Mr. Joshi, learned counsel for the Revenue, has submitted before us that the Tribunal has erred in holding that the assessee was entitled to claim the said amounts as permissible deductions. He has argued that the assessee being an insurance company, the profits and gains of its business had to be determined in accordance with the rules contained in the schedule to the IT Act, in view of the provisions of S. 10(7) of the Act. The assessee was doing general insurance business, and, therefore, r. 6 of the said schedule was the appropriate rule under which the profits and gains of its business had to be computed.
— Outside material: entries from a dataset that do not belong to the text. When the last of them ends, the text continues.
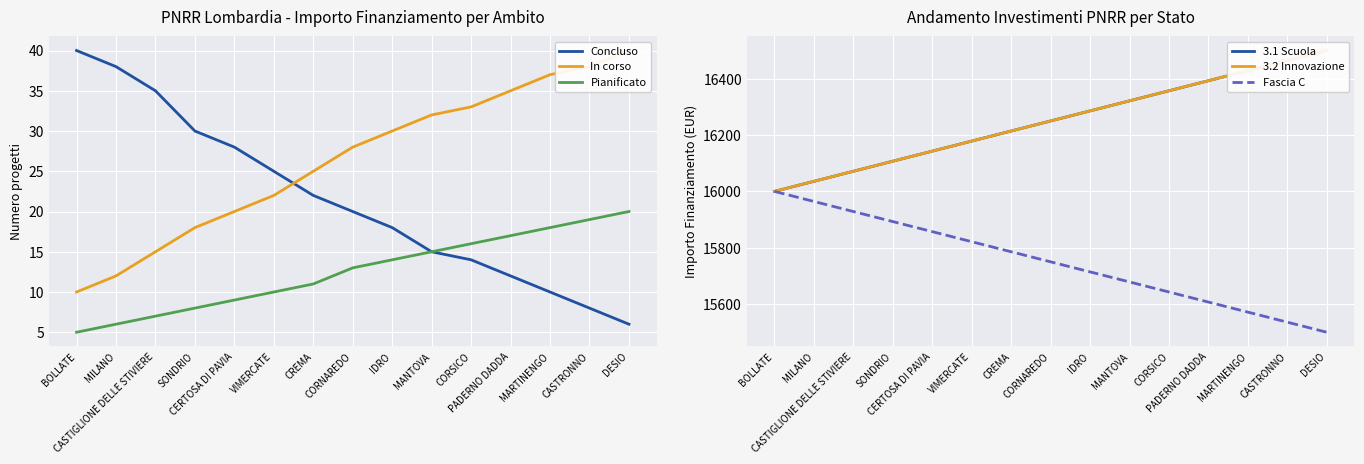

What is the label of the 13th point from the right?

CASTIGLIONE DELLE STIVIERE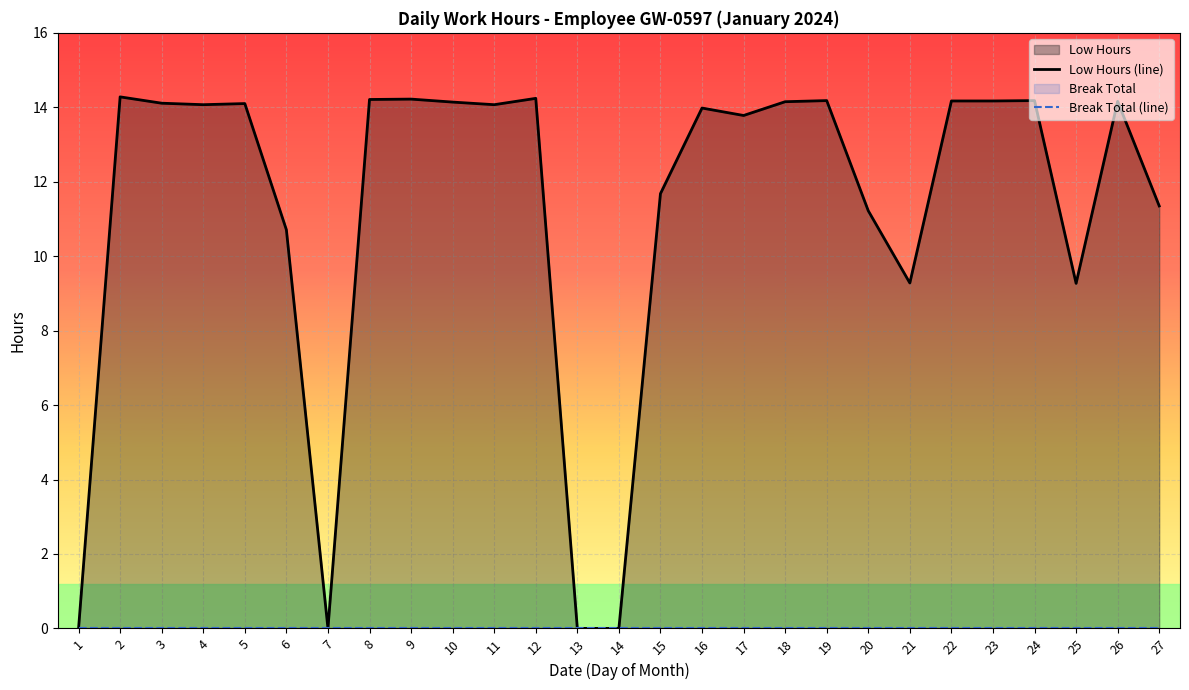

What is the maximum value shown in the chart?

14.3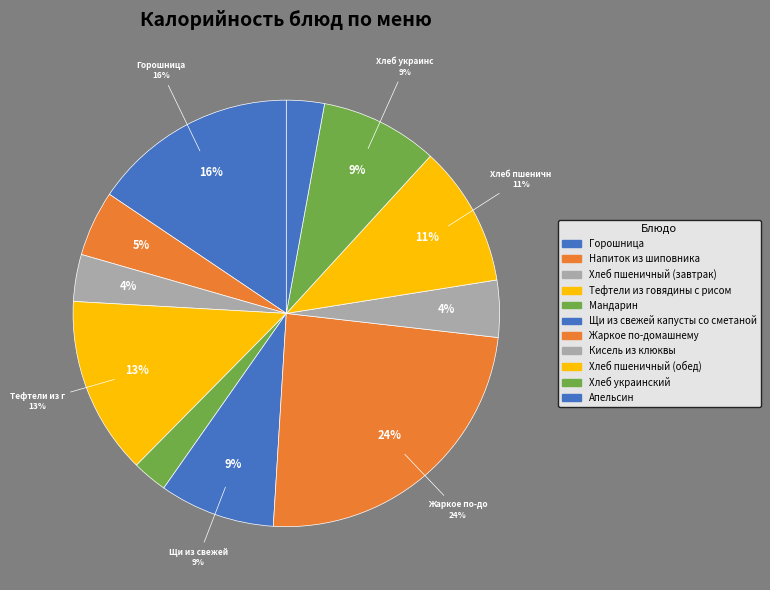

What is the largest slice in the pie chart?

Жаркое по-домашнему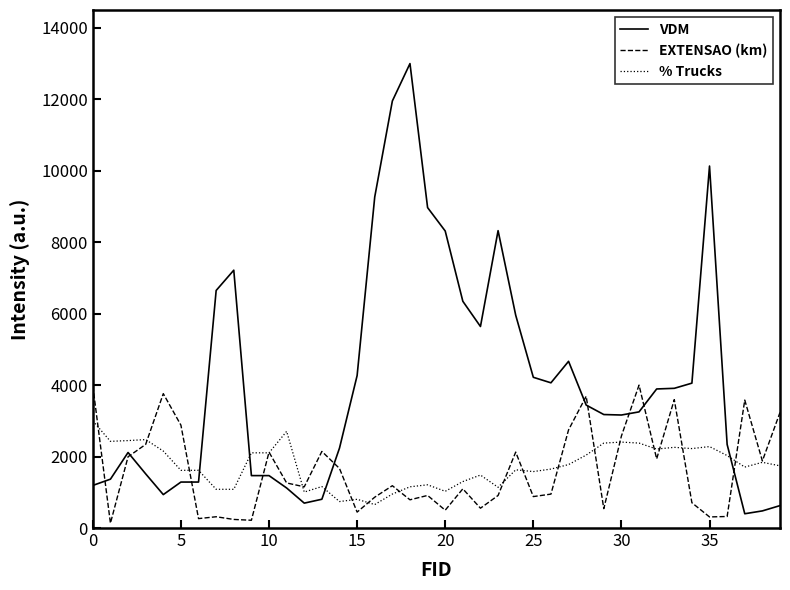

What is the maximum value shown in the chart?

13000.0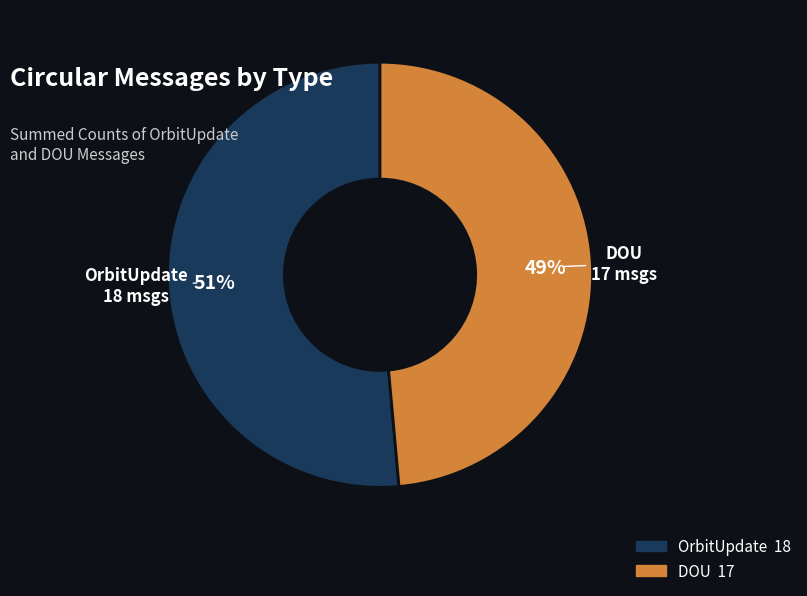

To the nearest percent, what is the average slice percentage?

50%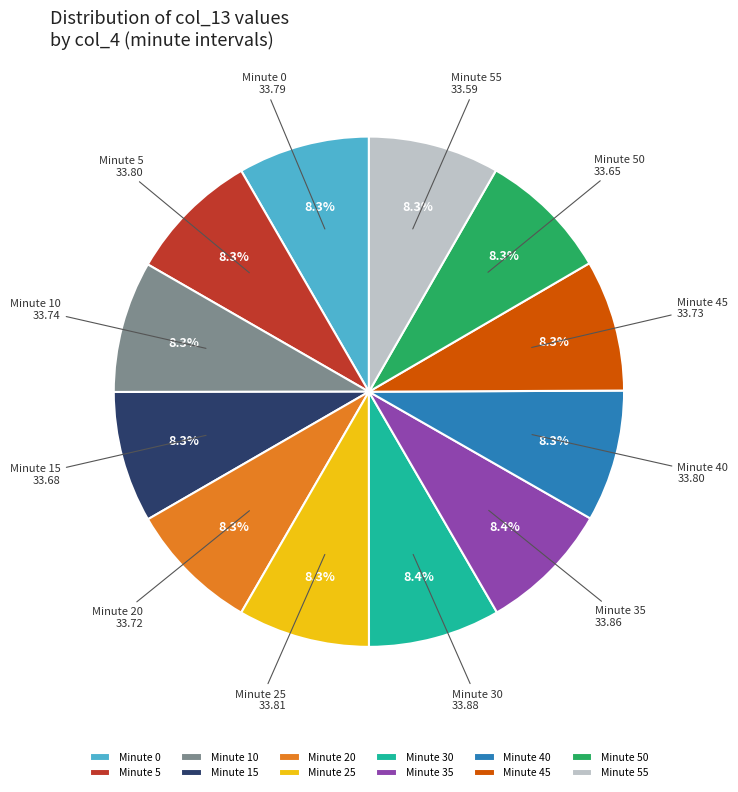

Approximately how many times larger is the value at Minute 15 compared to Minute 20?

1.0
That rule provided that in computing the profits and gains of the business of general insurance the said profits had to be taken as the balance of the profits disclosed by the annual accounts which the assessee company had furnished to the Controller of Insurance under the Insurance Act, and the balance of profits shown in this account had to be further adjusted by the ITO so as to exclude from it any expenditure other than the expenditure which was properly admissible under S. 10 of the Act. According to Mr. Joshi in the annual accounts which the assessee had submitted to the Controller of Insurance, the balance of profits disclosed was Rs. 1,42,309 -15 -1 in the asst. year 1957 -58, i.e., in the calendar year 1956, and Rs. 1,81,852.96 nP. in the next year. Under r. 6, according to Mr. Joshi, there was no question of reducing the balance of profits so disclosed by the assessee in its annual accounts in arriving at its assessable profits, because what the rule permitted was only to add back to the said figure such amounts of expenditure which were other than the expenditure properly deductible under S. 10(2).